Abstract

Sweden, as a country based on extremely high secular and self-expression values, serve as an example that somewhat differ from other countries internationally, when it comes to educational leadership curriculum. The chapter takes its starting point at the governmental decision for Swedish universities to gender-mainstream their organisations, something that affects the educational leadership curriculum. To be able to discuss this, I present three research studies on gendering leader identity development processes and gender equality strategies in the Swedish higher education setting. In a longitudinal study of the process of leader identity development, the main result was the emergence of a gendering process in the discourse on academic leadership. At the end of the leadership assignment period, leader identity was described in differing terms at subject positions held by women and men, respectively.
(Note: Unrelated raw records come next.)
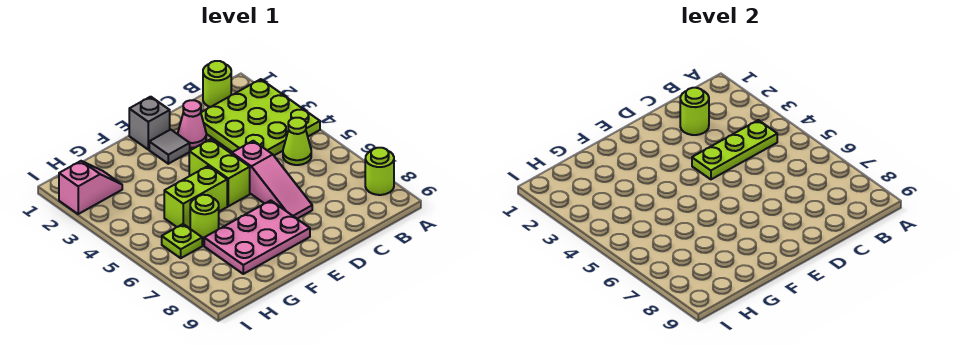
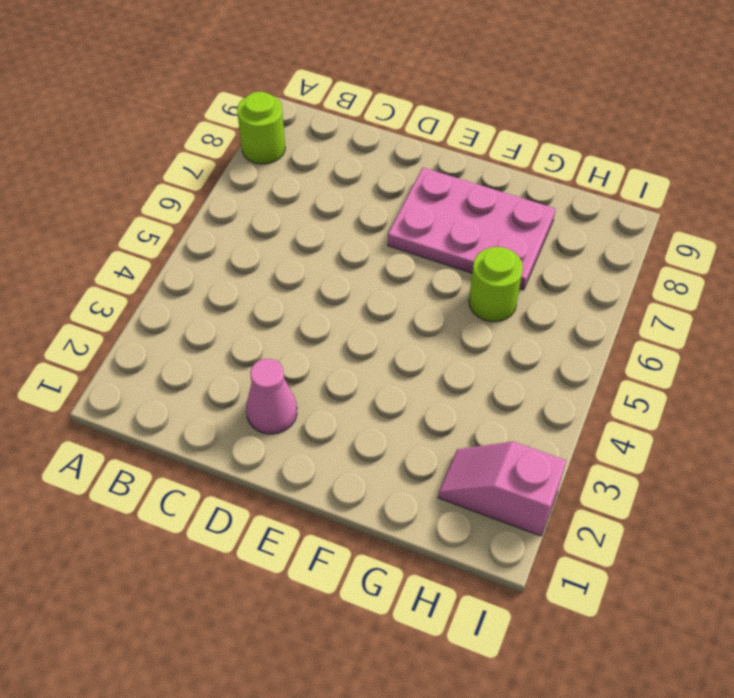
none -> lime 3x3 plate [201,79,320,155]
none -> lime 1x1 round brick [203,61,231,107]
none -> lime 1x1 cone [283,118,311,165]

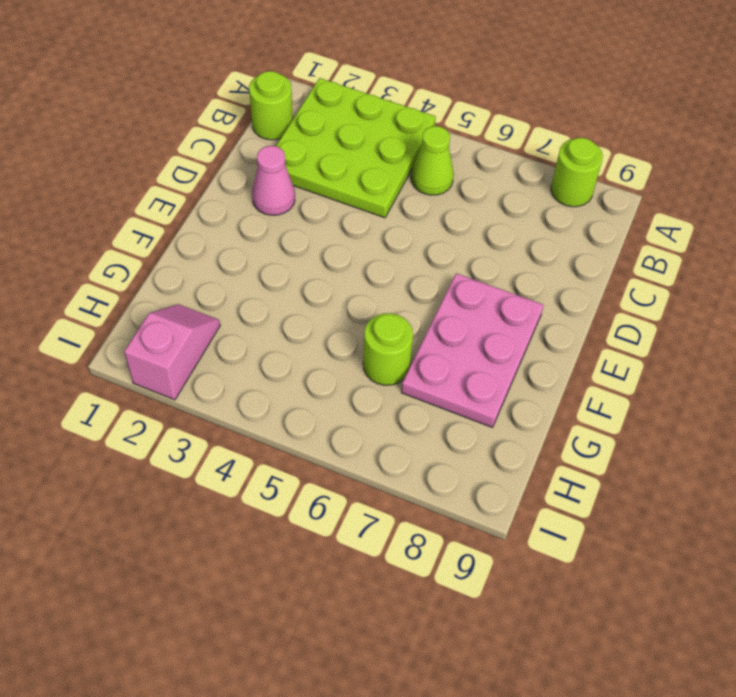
none -> pink 1x3 slope [232,141,312,219]
none -> grey 1x1 brick [129,97,170,150]
none -> grey 1x1 tile [149,130,190,164]

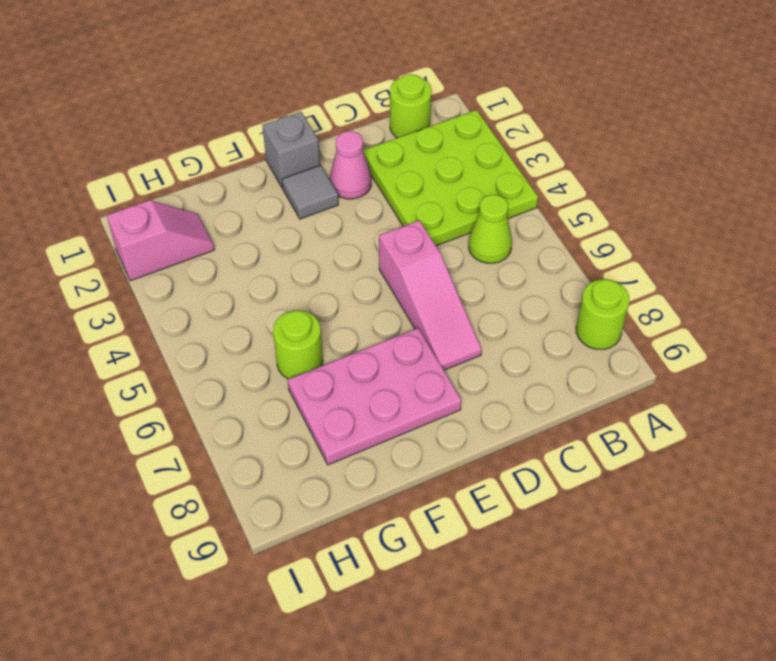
none -> lime 1x2 brick [189,139,250,206]
none -> lime 1x2 brick [164,166,227,228]
none -> lime 1x1 plate [162,224,202,258]

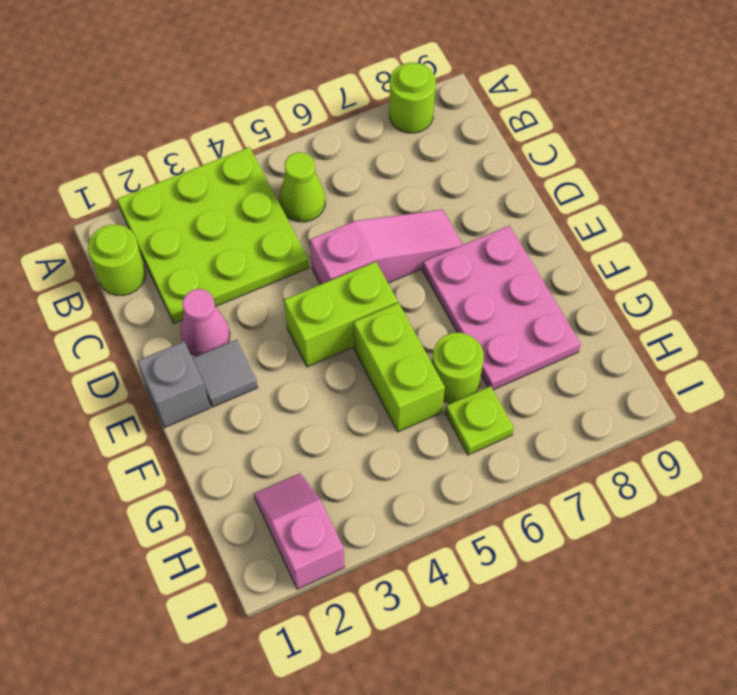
none -> lime 1x3 plate [692,120,777,179]
none -> lime 1x1 round brick [680,88,709,135]

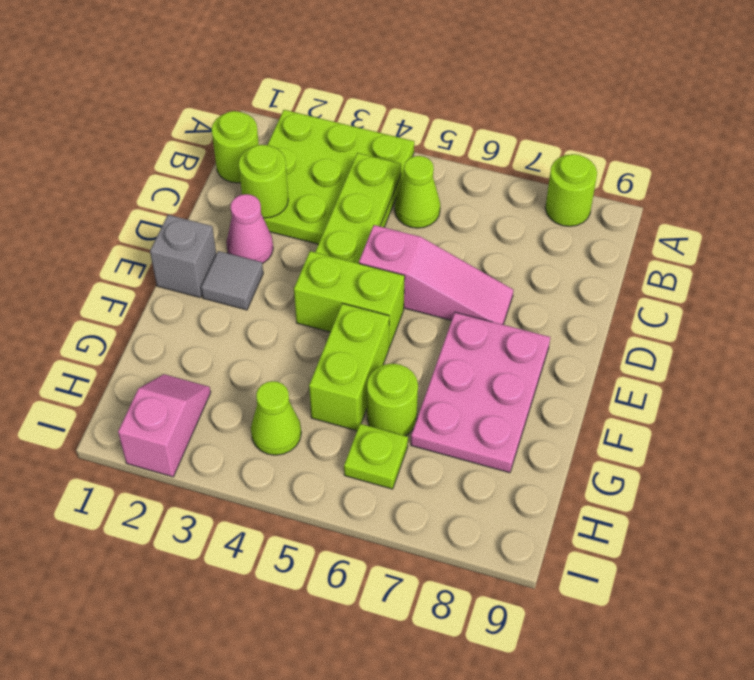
lime 1x1 cone [251,381,301,455] -> none

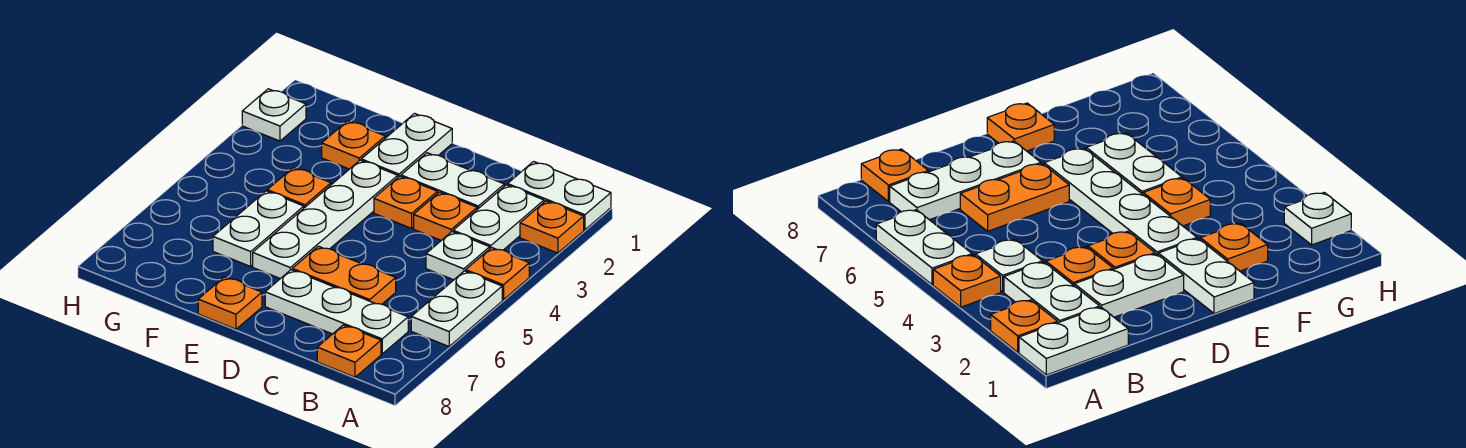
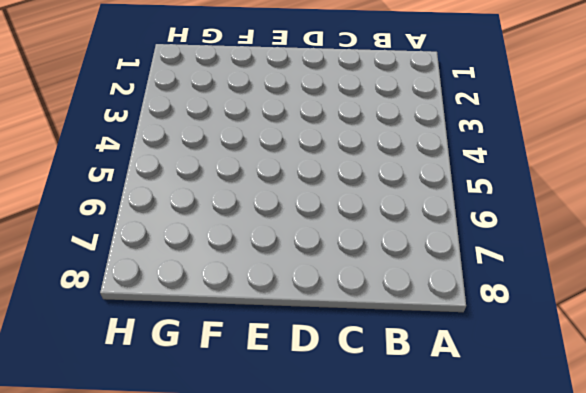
none -> white 1x2 plate [508,162,611,230]
none -> orange 1x1 plate [520,201,584,253]
none -> orange 1x1 plate [466,248,529,300]

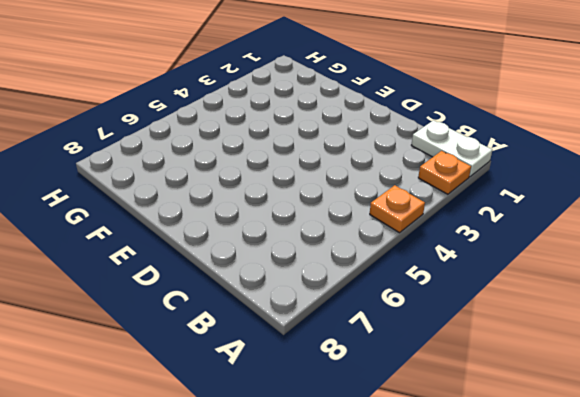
none -> white 1x2 plate [411,271,502,346]
none -> white 1x2 plate [453,185,544,250]
none -> white 1x1 plate [426,232,490,280]

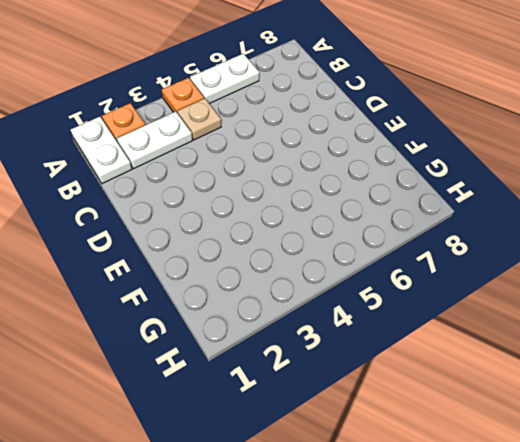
tan 1x1 plate [177,98,221,140] -> white 1x1 plate [426,232,490,280]
none -> white 1x3 plate [265,270,408,354]
none -> orange 1x1 plate [317,325,381,377]
none -> white 1x2 plate [401,153,504,209]

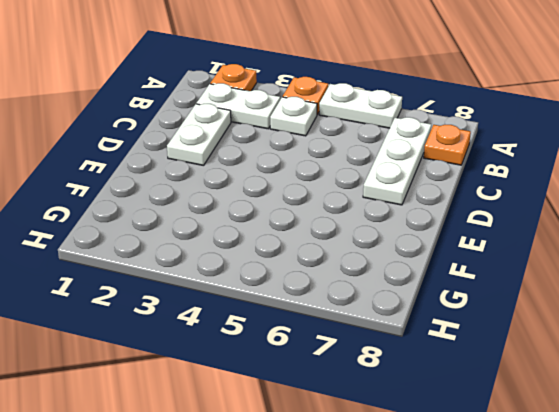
none -> white 1x2 plate [508,162,611,230]
none -> orange 1x1 plate [414,192,477,240]
none -> orange 1x2 plate [292,246,396,304]

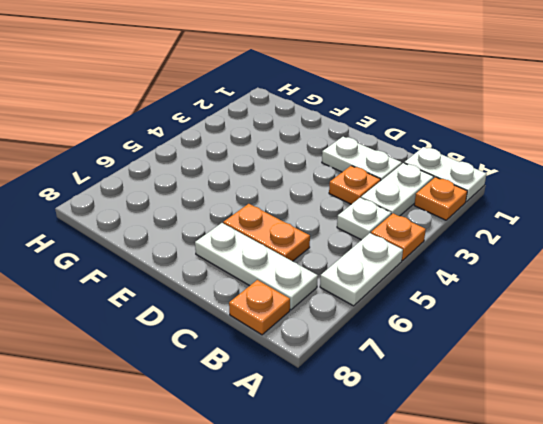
none -> orange 1x1 plate [374,176,438,228]
none -> white 1x2 plate [361,114,452,177]
none -> white 1x4 plate [253,160,398,279]

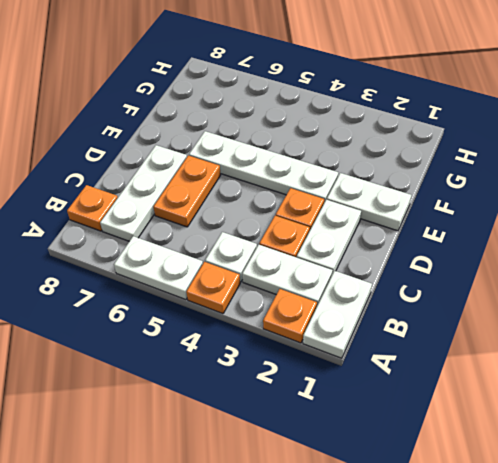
none -> orange 1x1 plate [198,277,262,329]
none -> orange 1x1 plate [322,121,385,169]
none -> orange 1x1 plate [267,168,331,208]

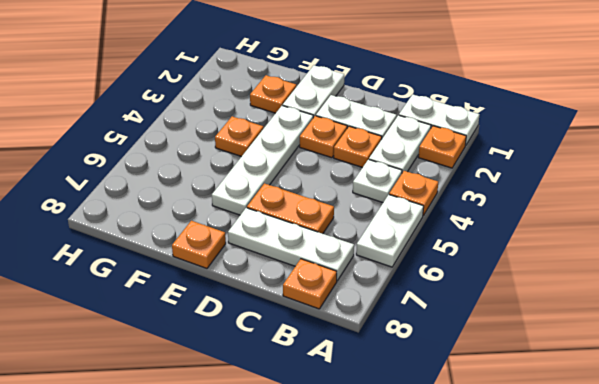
none -> white 1x2 plate [213,191,304,266]
none -> white 1x1 plate [242,89,306,141]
In a separate study on female heads of research-heavy departments, three conflicting subject positions appeared that showed different strategies when leaders were of the female sex: (a) a gender-conscious position, (b) a gender-neutral or gender-unconscious position and (c) a position of sex discrimination experience. In a third, large national study, based on horizontal analysis of gender equality in Swedish higher education institutions (HEIs), was found that universities internally consist of different worlds when it comes to the possibility of making academic careers and in how male- and female-dominated academic disciplines explain gender inequality and strategies to handle this. Results from these studies will be discussed, in light of the striving for (gender) equal and just organisations, since gender equality is an important aspect of Swedish educational leadership curriculum.